[Extracted page text data]
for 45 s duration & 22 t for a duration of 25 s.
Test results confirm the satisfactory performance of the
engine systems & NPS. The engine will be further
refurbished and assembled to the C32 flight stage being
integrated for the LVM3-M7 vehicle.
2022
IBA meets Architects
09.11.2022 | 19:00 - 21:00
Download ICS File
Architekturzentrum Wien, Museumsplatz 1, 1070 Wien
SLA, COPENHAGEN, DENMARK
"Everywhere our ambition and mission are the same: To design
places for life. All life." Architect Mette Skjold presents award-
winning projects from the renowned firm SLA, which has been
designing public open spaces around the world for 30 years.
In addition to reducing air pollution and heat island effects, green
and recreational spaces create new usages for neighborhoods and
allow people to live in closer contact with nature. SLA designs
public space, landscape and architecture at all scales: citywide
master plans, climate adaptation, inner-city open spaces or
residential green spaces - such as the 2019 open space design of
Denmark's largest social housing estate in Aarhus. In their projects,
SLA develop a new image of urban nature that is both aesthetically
--
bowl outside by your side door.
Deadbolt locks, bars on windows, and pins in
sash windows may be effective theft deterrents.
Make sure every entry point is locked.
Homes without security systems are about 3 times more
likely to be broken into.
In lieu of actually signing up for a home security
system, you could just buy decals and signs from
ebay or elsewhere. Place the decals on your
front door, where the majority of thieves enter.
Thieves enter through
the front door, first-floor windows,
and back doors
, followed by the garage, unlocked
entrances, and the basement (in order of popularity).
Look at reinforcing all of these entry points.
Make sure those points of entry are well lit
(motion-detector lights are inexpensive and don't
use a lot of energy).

PROBLEM DETAILS: Only one stretch of the data above is needed. Restate it word for word, from the line containing "for 45 s duration" through the line containing "Denmark's largest social", both ends included.

RESPONSE FOR THIS EXERCISE:
for 45 s duration & 22 t for a duration of 25 s.
Test results confirm the satisfactory performance of the
engine systems & NPS. The engine will be further
refurbished and assembled to the C32 flight stage being
integrated for the LVM3-M7 vehicle.
2022
IBA meets Architects
09.11.2022 | 19:00 - 21:00
Download ICS File
Architekturzentrum Wien, Museumsplatz 1, 1070 Wien
SLA, COPENHAGEN, DENMARK
"Everywhere our ambition and mission are the same: To design
places for life. All life." Architect Mette Skjold presents award-
winning projects from the renowned firm SLA, which has been
designing public open spaces around the world for 30 years.
In addition to reducing air pollution and heat island effects, green
and recreational spaces create new usages for neighborhoods and
allow people to live in closer contact with nature. SLA designs
public space, landscape and architecture at all scales: citywide
master plans, climate adaptation, inner-city open spaces or
residential green spaces - such as the 2019 open space design of
Denmark's largest social housing estate in Aarhus. In their projects,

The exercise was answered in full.